Output only the lines from the start of the entries through the line holding "Claim 1 of the". Each line must match the original exactly.
:::::
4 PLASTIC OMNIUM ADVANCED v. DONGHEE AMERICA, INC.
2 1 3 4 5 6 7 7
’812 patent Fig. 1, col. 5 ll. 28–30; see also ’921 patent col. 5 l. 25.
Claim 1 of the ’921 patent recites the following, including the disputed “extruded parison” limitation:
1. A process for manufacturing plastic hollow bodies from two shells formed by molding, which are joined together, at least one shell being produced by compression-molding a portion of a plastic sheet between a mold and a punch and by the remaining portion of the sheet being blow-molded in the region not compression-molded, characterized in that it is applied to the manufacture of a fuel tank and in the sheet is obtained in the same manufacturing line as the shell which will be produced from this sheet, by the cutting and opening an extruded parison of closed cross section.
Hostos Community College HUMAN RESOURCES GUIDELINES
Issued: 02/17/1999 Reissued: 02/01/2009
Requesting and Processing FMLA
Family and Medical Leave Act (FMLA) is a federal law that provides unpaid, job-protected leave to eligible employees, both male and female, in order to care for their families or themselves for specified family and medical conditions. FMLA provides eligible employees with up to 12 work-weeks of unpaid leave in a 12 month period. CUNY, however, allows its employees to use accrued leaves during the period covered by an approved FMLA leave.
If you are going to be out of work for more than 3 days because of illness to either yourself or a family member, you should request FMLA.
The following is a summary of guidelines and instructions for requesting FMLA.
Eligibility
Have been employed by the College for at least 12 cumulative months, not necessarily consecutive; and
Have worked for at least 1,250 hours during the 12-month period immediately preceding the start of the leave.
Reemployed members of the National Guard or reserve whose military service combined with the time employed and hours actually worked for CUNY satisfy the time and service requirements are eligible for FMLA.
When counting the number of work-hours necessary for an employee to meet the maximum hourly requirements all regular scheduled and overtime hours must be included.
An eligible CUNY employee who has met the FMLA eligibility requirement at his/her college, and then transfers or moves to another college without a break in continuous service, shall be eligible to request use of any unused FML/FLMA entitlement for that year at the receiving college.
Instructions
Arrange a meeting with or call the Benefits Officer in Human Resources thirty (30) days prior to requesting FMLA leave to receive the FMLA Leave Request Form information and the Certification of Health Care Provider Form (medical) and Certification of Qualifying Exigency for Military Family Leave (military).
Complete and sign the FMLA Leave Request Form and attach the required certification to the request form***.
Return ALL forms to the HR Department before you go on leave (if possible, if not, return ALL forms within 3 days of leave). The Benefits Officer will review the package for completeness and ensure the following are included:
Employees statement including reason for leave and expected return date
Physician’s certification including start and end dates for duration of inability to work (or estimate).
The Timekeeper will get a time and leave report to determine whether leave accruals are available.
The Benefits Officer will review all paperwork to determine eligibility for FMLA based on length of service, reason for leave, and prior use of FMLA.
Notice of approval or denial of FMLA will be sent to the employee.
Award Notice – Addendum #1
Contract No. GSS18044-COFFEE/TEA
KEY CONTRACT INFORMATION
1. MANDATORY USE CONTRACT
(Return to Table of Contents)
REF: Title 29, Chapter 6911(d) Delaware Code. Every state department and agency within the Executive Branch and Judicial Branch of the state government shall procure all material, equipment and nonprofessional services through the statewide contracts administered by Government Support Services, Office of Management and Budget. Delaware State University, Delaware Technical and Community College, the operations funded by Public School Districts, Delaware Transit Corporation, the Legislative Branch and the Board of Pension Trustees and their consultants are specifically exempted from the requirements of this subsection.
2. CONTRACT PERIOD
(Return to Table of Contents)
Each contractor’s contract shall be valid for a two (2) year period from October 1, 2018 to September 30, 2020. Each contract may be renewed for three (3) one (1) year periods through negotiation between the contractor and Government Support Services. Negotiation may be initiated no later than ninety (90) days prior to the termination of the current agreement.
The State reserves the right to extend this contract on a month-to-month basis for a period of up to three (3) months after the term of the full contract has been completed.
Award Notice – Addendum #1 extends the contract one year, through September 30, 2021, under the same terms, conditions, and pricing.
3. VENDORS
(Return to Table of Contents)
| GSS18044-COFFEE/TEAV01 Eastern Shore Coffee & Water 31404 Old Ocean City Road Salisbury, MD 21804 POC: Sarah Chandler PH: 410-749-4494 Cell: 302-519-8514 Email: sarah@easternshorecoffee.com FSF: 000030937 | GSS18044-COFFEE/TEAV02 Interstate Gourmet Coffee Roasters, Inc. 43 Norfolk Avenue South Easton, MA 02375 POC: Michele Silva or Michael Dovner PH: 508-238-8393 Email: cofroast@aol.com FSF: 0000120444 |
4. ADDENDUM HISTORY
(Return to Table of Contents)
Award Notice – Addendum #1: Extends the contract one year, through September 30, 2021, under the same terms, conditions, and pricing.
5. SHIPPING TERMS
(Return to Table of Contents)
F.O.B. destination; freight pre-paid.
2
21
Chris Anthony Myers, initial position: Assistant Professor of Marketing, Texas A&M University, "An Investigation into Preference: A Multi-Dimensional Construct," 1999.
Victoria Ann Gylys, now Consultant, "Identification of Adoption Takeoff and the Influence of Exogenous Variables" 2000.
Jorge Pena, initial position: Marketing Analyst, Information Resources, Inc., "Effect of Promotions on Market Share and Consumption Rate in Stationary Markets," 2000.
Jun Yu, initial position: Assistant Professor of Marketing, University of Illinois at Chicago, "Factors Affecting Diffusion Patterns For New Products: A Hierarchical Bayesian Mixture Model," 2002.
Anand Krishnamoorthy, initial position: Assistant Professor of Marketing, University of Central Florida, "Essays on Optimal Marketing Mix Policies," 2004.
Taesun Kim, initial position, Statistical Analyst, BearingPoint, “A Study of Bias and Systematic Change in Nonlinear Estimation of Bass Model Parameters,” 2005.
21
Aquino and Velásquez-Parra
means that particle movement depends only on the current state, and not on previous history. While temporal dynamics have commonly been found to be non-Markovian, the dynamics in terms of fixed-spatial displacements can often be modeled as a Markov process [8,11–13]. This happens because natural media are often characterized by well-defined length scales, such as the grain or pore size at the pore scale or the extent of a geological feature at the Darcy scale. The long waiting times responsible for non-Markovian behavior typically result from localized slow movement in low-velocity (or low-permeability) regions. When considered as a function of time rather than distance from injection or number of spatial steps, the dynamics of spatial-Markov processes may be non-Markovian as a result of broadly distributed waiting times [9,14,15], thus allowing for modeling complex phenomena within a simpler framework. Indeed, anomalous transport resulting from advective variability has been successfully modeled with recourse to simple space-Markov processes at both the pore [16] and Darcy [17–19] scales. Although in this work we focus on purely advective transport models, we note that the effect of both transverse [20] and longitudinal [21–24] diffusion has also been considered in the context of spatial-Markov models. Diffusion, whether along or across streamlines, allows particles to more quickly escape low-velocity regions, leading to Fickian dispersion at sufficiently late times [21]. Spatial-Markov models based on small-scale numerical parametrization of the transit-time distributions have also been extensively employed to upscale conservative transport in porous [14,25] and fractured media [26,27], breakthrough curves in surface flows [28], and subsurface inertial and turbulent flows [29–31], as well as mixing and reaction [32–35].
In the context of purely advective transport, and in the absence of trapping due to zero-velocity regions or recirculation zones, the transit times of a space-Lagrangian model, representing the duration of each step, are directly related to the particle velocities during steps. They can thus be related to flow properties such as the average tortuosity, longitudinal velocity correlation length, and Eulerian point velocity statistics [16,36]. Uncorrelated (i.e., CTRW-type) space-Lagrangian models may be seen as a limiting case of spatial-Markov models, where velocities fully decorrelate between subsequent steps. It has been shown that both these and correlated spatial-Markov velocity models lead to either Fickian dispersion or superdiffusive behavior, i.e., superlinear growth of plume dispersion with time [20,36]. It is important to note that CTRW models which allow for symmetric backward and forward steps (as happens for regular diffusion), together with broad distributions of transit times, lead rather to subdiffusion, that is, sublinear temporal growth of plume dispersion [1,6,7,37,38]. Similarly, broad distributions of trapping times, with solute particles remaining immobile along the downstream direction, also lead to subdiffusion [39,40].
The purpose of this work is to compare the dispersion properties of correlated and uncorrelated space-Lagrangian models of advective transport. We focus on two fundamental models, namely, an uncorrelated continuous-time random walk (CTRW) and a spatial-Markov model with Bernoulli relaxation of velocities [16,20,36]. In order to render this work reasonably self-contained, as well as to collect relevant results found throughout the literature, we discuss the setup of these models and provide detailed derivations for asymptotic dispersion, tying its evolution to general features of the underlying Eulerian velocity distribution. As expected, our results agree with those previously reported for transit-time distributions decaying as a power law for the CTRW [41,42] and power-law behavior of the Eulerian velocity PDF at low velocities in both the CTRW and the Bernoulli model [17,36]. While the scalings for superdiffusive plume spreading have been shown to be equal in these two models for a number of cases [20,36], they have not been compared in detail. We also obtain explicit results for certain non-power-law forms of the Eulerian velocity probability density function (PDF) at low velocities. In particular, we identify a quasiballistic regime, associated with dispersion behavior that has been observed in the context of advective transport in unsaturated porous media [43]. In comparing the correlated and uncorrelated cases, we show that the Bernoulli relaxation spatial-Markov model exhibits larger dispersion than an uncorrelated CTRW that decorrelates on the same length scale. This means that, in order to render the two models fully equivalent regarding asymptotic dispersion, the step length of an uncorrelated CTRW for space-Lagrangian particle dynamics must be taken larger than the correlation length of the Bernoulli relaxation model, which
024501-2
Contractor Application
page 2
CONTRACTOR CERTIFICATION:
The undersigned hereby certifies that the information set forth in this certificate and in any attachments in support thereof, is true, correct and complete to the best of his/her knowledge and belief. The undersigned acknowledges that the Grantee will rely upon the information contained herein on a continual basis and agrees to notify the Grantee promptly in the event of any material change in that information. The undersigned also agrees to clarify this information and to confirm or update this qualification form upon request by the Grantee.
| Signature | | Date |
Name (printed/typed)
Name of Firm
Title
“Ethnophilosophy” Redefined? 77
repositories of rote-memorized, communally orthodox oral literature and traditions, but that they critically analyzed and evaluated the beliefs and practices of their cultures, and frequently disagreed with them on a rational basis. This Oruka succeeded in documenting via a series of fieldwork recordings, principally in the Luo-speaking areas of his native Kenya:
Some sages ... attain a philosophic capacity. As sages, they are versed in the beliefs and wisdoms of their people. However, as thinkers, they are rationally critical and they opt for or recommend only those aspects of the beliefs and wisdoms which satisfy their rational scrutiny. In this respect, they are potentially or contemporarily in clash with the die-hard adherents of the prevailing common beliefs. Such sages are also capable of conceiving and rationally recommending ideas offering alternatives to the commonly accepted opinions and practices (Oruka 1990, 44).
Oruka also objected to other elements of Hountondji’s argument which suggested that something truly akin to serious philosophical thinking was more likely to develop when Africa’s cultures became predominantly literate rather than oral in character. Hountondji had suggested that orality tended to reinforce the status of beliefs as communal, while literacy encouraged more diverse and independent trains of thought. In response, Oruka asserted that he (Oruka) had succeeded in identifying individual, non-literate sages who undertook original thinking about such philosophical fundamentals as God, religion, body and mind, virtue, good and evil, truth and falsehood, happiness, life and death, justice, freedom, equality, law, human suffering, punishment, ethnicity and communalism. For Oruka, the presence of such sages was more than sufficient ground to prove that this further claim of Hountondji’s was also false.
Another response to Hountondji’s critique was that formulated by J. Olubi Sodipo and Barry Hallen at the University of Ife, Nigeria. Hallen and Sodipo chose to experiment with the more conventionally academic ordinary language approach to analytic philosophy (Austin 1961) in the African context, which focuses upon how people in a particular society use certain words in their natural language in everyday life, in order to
:::::
RESPONSE –
4 PLASTIC OMNIUM ADVANCED v. DONGHEE AMERICA, INC.
2 1 3 4 5 6 7 7
’812 patent Fig. 1, col. 5 ll. 28–30; see also ’921 patent col. 5 l. 25.
Claim 1 of the ’921 patent recites the following, including the disputed “extruded parison” limitation:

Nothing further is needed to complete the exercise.